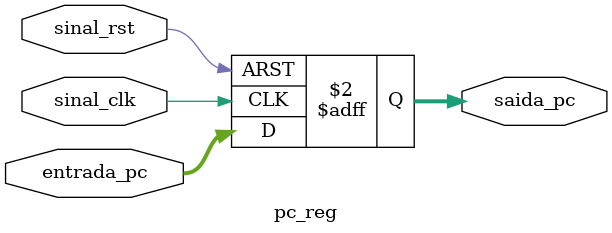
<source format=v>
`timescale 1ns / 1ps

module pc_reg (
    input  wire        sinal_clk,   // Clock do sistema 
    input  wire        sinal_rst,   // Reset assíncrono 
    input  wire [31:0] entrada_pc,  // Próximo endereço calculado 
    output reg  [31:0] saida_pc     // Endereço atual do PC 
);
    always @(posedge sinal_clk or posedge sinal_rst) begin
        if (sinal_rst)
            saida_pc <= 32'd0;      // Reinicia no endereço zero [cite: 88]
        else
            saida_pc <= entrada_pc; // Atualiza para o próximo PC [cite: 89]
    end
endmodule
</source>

--------

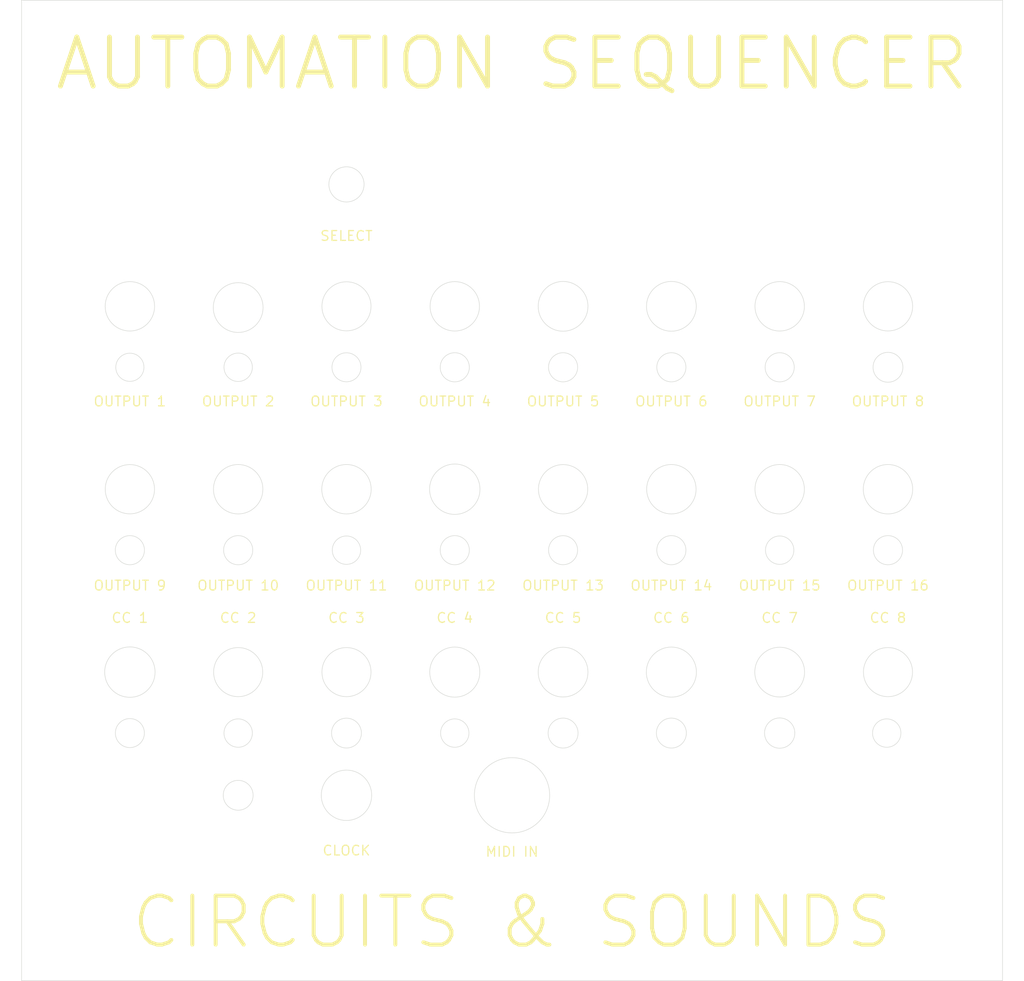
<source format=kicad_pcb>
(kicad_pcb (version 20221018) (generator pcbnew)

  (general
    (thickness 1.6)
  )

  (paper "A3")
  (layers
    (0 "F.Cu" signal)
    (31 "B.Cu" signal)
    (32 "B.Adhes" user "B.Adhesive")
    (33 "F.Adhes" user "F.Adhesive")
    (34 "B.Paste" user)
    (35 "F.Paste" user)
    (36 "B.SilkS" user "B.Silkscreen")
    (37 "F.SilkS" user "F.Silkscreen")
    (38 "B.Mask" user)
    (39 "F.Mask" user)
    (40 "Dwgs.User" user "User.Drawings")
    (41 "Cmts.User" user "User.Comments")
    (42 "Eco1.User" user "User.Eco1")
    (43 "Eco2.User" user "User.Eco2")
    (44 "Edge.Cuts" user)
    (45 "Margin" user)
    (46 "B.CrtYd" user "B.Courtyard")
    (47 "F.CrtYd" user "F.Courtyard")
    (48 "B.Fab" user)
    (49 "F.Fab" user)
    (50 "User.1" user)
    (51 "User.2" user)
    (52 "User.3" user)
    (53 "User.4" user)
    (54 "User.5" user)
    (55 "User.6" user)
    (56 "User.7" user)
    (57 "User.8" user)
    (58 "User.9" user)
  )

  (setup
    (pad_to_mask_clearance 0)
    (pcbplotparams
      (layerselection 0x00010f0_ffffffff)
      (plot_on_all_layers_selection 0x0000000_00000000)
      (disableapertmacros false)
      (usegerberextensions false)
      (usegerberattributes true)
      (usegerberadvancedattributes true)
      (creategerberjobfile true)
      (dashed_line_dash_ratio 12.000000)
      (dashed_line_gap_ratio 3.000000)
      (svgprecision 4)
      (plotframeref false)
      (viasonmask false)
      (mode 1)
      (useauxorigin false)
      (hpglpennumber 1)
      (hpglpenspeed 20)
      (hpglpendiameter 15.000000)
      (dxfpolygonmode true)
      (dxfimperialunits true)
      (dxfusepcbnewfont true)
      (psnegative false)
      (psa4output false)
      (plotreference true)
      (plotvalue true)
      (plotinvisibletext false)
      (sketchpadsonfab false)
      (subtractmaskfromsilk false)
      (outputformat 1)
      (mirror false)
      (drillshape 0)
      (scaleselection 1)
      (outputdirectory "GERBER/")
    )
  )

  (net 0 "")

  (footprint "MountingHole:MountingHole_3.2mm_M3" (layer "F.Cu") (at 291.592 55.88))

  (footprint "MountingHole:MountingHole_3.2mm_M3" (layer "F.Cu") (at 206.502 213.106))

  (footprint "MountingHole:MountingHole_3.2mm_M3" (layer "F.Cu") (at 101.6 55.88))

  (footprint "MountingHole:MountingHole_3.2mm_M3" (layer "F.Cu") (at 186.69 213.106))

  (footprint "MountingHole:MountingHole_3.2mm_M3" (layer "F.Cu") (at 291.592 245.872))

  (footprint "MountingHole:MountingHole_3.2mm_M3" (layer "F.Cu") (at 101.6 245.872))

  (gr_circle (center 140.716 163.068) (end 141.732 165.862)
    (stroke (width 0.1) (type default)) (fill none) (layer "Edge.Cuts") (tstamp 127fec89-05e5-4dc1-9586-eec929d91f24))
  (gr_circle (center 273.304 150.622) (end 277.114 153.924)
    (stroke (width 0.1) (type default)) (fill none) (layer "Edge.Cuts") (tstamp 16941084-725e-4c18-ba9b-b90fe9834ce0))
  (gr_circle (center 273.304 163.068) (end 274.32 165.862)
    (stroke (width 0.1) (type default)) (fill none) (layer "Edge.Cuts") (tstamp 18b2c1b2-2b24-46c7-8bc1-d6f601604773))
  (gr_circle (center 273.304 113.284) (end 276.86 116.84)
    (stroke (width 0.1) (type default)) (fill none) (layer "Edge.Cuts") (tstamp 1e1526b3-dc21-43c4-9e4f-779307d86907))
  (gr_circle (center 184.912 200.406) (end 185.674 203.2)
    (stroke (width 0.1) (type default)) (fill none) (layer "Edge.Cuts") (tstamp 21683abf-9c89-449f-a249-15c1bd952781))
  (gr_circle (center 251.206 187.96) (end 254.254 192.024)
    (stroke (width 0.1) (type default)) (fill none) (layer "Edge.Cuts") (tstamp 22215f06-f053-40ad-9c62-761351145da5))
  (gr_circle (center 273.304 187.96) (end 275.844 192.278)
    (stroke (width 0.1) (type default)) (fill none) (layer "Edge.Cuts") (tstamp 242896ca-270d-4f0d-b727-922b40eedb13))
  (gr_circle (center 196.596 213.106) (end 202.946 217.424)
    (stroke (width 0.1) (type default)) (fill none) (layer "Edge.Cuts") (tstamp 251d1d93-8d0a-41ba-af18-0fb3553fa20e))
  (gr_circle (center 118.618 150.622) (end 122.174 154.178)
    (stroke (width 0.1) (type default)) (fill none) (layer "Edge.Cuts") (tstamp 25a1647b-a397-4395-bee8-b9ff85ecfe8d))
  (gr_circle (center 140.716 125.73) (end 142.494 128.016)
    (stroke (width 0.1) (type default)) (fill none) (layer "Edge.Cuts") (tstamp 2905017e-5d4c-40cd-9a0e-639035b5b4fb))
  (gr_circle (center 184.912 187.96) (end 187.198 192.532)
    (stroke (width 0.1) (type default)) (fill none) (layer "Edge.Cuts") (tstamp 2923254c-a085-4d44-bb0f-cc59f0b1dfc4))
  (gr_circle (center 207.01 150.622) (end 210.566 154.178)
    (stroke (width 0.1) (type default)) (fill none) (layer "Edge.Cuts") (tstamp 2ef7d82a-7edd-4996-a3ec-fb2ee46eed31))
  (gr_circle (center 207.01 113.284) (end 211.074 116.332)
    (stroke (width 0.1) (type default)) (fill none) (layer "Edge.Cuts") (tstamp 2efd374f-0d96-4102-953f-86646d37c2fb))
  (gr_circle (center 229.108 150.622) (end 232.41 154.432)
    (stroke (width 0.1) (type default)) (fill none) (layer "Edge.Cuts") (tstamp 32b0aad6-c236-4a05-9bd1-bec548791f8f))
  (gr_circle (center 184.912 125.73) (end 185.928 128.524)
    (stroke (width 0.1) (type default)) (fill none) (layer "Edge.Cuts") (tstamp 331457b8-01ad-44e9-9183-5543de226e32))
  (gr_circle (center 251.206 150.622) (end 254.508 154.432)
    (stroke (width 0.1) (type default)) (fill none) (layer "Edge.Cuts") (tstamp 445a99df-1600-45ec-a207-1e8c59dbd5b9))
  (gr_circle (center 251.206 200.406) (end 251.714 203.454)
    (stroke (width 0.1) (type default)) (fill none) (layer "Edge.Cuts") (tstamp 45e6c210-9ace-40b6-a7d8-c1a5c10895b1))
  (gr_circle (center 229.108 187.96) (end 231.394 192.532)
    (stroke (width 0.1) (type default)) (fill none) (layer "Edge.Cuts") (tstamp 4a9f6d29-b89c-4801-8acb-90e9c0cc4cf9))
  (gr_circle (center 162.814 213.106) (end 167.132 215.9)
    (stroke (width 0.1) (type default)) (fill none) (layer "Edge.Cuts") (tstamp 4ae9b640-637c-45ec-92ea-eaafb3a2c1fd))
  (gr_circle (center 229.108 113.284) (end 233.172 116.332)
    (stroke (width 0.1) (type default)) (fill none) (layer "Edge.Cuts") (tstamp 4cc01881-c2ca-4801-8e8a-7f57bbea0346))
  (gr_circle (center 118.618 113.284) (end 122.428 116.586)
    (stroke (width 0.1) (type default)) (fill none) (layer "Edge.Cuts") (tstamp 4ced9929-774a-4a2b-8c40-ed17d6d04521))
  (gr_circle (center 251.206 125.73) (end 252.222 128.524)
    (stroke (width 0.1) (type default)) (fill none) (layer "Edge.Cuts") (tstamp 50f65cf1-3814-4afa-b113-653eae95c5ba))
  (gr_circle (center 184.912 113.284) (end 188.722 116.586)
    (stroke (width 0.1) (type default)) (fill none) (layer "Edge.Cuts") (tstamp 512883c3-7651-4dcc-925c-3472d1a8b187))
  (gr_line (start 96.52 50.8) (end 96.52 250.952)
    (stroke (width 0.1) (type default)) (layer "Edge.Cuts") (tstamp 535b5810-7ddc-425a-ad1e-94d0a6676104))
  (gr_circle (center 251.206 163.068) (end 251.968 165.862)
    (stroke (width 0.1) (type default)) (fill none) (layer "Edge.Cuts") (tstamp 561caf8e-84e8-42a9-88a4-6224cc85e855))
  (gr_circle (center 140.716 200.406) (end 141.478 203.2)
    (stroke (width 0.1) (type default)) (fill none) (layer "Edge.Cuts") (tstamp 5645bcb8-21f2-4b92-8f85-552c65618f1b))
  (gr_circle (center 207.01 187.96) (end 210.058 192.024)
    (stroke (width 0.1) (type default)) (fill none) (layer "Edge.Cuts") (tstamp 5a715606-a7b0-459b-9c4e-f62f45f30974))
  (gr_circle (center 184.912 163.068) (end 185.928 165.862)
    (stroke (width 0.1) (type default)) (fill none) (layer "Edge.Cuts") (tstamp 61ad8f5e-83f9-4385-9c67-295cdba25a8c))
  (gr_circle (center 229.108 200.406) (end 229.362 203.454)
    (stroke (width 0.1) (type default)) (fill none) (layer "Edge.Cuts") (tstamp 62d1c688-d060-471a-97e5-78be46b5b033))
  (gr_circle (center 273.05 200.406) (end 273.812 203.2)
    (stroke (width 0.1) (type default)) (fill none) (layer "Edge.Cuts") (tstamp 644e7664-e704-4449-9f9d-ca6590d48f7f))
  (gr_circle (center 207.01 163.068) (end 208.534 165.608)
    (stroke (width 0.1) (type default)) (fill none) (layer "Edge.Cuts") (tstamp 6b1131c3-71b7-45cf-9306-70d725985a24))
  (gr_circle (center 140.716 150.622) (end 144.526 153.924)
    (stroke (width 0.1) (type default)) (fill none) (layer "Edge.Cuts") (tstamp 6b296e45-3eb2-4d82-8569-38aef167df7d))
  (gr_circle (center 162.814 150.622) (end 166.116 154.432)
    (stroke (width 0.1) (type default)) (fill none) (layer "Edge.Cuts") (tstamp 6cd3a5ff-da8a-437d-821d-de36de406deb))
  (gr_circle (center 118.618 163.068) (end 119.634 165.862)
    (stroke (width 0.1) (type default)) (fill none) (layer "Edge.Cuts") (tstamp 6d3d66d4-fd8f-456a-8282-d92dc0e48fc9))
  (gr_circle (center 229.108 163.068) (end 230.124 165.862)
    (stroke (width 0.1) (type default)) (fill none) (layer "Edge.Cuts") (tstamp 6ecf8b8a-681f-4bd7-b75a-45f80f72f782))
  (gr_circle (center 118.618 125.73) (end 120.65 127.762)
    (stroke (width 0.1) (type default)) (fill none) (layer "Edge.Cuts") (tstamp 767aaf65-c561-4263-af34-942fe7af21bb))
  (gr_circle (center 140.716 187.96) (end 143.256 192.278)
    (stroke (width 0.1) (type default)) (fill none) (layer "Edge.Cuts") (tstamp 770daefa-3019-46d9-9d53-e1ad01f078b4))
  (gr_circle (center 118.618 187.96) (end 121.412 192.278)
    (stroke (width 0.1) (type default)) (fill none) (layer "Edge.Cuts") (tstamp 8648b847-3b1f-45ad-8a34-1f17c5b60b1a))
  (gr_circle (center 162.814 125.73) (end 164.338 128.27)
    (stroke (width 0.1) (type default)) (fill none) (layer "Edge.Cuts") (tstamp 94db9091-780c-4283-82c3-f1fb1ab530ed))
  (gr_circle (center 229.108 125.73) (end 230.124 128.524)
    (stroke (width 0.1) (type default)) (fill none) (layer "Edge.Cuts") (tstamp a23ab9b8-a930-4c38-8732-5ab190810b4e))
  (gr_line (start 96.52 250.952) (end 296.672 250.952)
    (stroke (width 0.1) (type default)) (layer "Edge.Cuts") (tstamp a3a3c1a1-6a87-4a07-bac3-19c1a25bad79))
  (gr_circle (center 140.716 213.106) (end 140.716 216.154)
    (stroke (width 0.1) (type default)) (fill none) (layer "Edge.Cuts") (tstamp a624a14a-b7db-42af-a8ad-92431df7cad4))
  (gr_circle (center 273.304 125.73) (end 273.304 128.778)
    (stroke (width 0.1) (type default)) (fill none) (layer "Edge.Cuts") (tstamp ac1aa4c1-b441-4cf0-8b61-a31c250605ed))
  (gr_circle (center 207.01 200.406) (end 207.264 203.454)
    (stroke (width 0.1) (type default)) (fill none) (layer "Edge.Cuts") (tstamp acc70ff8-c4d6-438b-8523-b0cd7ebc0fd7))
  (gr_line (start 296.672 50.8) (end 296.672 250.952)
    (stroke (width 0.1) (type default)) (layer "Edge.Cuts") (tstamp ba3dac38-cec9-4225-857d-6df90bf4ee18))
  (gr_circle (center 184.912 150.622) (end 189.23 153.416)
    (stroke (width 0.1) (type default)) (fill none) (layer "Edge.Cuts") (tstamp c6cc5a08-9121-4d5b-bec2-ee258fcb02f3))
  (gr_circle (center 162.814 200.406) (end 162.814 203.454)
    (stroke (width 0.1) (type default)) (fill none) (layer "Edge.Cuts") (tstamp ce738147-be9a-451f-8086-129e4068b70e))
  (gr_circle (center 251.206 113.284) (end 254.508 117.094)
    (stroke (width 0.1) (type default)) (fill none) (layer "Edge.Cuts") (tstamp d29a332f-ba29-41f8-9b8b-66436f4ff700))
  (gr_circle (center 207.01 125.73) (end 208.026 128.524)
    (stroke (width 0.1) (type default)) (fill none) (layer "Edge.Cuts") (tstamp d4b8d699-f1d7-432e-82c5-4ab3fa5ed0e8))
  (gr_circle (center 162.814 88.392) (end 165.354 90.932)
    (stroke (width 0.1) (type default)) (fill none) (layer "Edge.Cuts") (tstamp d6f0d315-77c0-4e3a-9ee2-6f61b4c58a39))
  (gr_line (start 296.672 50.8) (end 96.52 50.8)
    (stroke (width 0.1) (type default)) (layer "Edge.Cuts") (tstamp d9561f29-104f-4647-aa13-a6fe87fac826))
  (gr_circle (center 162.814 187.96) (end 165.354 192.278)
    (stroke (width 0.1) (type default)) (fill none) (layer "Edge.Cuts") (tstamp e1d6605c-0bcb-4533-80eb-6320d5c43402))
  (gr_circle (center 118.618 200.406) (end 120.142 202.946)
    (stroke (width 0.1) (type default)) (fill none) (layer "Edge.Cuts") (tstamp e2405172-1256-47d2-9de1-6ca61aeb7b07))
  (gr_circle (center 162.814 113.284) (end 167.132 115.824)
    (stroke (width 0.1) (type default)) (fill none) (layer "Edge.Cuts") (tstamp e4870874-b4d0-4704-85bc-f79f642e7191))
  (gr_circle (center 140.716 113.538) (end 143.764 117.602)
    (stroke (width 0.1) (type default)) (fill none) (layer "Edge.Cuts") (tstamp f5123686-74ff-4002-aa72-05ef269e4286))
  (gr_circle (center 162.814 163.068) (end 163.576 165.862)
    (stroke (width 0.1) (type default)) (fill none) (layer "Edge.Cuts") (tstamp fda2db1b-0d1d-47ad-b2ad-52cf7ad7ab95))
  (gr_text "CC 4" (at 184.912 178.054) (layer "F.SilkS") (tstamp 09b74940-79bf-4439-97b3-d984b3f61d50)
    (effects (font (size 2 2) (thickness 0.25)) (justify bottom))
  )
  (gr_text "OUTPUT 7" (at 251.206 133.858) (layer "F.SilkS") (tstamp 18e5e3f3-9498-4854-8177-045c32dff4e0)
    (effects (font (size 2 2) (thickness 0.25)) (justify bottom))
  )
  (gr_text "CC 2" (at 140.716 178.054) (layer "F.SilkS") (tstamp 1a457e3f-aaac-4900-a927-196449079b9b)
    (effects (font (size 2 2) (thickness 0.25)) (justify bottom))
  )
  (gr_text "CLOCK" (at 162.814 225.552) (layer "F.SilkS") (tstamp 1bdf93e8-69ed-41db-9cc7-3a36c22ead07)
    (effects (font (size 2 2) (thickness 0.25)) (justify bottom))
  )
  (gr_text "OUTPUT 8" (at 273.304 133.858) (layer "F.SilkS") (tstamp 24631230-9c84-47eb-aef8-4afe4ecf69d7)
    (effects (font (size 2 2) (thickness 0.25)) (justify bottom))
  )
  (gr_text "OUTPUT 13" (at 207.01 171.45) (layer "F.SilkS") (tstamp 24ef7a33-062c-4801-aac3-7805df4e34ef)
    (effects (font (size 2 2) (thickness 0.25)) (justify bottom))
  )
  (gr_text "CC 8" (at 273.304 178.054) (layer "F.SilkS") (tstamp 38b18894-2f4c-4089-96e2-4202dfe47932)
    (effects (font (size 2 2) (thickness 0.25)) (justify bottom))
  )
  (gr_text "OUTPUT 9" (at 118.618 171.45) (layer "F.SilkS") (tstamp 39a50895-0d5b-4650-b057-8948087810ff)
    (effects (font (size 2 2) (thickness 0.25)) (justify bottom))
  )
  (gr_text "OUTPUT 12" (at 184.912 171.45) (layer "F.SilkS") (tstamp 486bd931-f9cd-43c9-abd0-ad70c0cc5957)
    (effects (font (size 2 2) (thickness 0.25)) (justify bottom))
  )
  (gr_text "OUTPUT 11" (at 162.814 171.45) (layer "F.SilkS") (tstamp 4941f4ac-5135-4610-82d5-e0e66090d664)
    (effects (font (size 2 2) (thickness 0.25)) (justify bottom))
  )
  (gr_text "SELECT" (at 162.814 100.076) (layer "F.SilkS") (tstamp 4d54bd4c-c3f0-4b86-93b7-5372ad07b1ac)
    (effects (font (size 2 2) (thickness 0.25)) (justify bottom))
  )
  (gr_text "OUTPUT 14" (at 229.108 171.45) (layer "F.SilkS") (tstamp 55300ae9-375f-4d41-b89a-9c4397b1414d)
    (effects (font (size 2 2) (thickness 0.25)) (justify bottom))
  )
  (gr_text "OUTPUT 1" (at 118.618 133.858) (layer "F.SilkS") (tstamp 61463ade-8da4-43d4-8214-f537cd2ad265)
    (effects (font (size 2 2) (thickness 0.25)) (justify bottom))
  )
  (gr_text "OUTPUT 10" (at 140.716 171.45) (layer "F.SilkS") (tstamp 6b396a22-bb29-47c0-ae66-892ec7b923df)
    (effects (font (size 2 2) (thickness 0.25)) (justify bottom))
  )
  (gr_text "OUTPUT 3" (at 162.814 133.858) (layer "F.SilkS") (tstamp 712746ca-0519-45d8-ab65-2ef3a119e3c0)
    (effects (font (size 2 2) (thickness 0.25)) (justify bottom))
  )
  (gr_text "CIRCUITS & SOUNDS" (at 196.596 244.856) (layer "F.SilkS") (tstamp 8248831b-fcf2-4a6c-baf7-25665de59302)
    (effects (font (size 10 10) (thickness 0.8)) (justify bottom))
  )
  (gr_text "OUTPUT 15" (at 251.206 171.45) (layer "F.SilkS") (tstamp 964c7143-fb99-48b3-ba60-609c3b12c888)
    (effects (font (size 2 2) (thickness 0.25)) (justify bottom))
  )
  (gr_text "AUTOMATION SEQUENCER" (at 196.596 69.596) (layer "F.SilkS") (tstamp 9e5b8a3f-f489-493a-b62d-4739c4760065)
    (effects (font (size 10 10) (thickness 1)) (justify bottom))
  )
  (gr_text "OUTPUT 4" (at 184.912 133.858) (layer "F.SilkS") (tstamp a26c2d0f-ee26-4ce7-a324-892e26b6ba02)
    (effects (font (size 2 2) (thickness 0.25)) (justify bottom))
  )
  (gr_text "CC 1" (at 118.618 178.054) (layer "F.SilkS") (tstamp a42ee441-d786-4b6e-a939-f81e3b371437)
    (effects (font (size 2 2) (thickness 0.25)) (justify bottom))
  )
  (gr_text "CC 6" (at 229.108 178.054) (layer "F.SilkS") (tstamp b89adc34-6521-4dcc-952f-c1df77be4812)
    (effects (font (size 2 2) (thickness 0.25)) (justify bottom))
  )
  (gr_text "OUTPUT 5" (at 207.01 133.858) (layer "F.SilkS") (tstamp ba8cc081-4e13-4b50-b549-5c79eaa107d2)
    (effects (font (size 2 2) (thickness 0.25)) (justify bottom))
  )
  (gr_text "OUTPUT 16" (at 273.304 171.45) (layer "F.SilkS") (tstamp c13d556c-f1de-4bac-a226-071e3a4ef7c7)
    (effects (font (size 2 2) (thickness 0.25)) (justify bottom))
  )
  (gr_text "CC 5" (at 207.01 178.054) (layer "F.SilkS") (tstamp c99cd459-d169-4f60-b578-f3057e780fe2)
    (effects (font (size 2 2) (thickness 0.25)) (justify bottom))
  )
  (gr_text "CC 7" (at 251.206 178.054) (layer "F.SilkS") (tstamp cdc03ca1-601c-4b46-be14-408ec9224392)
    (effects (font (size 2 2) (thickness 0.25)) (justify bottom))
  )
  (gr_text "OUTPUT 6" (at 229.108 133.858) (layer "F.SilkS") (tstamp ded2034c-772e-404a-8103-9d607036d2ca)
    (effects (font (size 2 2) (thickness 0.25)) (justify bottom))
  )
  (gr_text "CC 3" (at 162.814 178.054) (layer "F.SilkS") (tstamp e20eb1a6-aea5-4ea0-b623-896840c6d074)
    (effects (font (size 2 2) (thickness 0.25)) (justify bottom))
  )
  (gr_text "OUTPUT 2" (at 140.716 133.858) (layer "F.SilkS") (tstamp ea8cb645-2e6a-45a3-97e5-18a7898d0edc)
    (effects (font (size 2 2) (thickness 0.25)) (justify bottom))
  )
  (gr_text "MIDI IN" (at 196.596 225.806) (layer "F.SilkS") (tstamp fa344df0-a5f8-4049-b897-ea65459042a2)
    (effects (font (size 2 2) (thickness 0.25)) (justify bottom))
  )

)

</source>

--------

*Task description*.
For every line above that holds the word "MountingHole", report the whole line.

*Task result*.
  (footprint "MountingHole:MountingHole_3.2mm_M3" (layer "F.Cu") (at 291.592 55.88))
  (footprint "MountingHole:MountingHole_3.2mm_M3" (layer "F.Cu") (at 206.502 213.106))
  (footprint "MountingHole:MountingHole_3.2mm_M3" (layer "F.Cu") (at 101.6 55.88))
  (footprint "MountingHole:MountingHole_3.2mm_M3" (layer "F.Cu") (at 186.69 213.106))
  (footprint "MountingHole:MountingHole_3.2mm_M3" (layer "F.Cu") (at 291.592 245.872))
  (footprint "MountingHole:MountingHole_3.2mm_M3" (layer "F.Cu") (at 101.6 245.872))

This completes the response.